17. ILLEGAL MATTER – (a) The company shall not be required to print any matter which in their opinion is or may be of an illegal or libellous nature or an infringement of the proprietary or other rights of any third party. (b) The company reserves the right to refuse to print any matter which, in his opinion, may be prejudicial or detrimental to the good of the company’s business. (c) The company shall be indemnified by the client in respect of any claims, costs, and expenses arising out of any libellous matter or any infringement of copyright, patent, design or of any other proprietary or personal rights contained in any material produced for the client. The indemnity shall extend to any amounts paid on a lawyer’s advice in settlement in any claim.
18. FULL COLOUR PRINTING – Every effort will be made to obtain the best possible colour reproduction on client’s work but because of the nature of the processes involved, we shall not be required to guarantee an exact match in colour or texture between the client’s original colour photograph or transparency and the printed article. Clients who require colour reproduction of a specific standard and who wish to check the colour reproduction prior to printing must order a colour proof, in writing when placing the order. This will be charged as an extra. It is the client’s own responsibility to ensure that the colour photograph(s) or transparency(ies) submitted are suitable for the work in hand. The company cannot accept liability for unsatisfactory results caused by unsuitable or inferior photographic originals.

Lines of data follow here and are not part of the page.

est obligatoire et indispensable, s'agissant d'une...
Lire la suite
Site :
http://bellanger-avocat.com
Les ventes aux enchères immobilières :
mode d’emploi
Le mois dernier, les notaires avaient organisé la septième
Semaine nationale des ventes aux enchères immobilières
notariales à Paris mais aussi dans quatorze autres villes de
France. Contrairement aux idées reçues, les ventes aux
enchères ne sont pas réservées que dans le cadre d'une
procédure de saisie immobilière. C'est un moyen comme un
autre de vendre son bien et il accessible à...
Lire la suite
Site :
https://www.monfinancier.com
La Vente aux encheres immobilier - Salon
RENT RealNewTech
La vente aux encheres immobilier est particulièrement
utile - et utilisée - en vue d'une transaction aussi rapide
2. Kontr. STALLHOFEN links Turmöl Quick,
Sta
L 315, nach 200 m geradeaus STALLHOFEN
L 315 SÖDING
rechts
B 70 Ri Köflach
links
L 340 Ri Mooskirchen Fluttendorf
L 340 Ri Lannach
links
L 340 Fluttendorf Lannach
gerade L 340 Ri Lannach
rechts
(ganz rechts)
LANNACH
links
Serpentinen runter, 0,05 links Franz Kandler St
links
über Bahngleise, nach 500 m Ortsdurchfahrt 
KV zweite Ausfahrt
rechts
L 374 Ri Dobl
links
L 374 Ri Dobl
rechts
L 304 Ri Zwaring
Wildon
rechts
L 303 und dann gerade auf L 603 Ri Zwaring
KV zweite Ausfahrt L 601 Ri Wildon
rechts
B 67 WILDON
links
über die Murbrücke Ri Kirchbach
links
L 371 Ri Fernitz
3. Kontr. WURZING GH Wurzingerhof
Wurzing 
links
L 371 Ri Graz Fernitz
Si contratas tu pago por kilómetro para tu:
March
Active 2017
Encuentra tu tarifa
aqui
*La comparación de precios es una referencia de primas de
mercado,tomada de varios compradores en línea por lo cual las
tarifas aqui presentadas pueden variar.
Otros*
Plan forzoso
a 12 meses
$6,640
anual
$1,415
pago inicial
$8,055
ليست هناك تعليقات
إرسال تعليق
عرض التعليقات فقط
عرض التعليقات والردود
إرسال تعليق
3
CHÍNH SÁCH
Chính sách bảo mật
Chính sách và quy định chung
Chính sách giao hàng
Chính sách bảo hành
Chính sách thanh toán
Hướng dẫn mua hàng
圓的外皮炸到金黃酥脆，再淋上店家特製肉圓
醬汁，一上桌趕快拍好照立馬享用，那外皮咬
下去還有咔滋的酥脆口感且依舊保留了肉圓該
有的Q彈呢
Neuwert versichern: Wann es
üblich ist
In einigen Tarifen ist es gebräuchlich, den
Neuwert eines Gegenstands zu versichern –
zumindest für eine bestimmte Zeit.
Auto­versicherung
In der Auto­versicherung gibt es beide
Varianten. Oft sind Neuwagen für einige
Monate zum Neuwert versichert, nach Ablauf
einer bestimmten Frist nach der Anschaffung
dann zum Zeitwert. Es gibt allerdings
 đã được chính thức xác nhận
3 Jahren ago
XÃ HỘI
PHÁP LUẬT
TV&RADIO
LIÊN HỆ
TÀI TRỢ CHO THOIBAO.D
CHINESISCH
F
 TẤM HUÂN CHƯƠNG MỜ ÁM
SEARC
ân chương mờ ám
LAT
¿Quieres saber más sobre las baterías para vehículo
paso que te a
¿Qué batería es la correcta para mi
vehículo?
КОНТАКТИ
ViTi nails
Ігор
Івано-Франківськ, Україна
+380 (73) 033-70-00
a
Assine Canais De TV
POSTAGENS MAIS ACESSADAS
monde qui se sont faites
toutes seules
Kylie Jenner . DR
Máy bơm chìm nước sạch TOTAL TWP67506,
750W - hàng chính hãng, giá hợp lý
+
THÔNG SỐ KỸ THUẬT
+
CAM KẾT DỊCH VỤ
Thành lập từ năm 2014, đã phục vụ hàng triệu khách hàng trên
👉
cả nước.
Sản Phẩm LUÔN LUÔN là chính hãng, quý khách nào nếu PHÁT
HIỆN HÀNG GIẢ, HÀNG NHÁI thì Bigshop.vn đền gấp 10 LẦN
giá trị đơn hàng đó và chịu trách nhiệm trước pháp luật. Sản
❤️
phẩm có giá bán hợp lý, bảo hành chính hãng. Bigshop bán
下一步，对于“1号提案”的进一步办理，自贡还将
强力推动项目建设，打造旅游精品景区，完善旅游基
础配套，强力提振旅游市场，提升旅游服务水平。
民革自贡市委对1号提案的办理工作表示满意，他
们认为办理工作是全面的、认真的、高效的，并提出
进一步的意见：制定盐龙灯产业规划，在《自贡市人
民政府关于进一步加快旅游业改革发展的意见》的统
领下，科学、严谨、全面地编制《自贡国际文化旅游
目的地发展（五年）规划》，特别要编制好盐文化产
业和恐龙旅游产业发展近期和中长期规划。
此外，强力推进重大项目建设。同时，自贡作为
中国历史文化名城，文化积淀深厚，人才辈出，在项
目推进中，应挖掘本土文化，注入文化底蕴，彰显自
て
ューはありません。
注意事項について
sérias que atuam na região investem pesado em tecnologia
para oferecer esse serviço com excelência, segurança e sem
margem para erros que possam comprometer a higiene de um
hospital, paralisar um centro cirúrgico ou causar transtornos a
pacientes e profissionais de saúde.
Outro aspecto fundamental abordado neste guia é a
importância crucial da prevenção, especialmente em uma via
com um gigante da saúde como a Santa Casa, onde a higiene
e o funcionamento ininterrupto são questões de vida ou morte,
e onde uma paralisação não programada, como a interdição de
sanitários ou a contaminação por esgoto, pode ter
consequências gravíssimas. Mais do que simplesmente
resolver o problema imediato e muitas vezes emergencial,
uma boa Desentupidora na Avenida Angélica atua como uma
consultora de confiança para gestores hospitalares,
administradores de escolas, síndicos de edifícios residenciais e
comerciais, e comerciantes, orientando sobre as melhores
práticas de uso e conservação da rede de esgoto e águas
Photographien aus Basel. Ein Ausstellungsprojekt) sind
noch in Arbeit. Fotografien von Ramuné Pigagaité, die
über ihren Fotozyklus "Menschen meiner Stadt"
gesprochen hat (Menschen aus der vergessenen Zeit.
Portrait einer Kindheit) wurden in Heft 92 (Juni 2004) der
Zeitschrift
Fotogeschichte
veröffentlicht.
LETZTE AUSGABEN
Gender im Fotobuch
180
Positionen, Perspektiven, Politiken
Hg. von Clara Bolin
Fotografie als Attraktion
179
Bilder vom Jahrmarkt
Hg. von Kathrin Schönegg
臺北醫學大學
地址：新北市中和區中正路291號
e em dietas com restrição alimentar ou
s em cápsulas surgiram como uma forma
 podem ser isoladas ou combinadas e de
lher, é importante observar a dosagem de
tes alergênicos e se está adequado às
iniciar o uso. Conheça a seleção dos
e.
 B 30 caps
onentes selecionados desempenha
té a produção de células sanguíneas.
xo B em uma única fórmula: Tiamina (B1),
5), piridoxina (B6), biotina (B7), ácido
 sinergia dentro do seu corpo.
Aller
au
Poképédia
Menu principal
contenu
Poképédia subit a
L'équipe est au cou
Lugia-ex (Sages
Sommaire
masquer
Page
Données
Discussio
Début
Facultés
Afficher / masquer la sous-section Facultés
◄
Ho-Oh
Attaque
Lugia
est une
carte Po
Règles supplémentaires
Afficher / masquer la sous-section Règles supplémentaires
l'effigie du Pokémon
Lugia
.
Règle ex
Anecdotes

19. FORCE MAJEURE – The company shall be under no liability if he shall be unable to carry out any provision of the contract for any reason beyond their control including (without limiting the foregoing) Act of God, legislation, war, fire, flood, drought, failure of power supply, lock out, strike or other action taken by employees in contemplation or furtherance of a dispute or owing to any inability to procure materials required for the performance of the contract. During the continuance of such a contingency the client may, by written notice to the company, elect to terminate the contract and pay for work done and materials used, but subject thereto shall otherwise accept delivery when available.
19. PENALTIES – Studio Aura reserves the right to monitor the scope of the project and charge for design and development hours should the initial allocated project time be exceeded. Changes to the brief, or fluctuations in scope, could result in a revised cost estimate. On the condition of an approved and completed project, Studio Aura reserves the right to remove the project from the public domain should payment not be forthcoming. Should a project for any reason whatsoever come to and end or be put on hold indefinitely, all payments made are non refundable to cover Studio Aura’s expenses. Should requested information, which usually takes 1 to 5 days, not be provided for a period of 2 months, the project will terminate and all payments will be kept to cover expenses incurred. Should the client’s inaction hold up the project, the client will be billed 5% of the total project fee for every 7 working days that the project is delayed. Should a client wish to cancel a project that is already signed off, a rejection fee of 100% will be instituted on agreement.
20. LAW – These conditions and all other express terms of contract shall be governed and construed in accordance with the laws of England.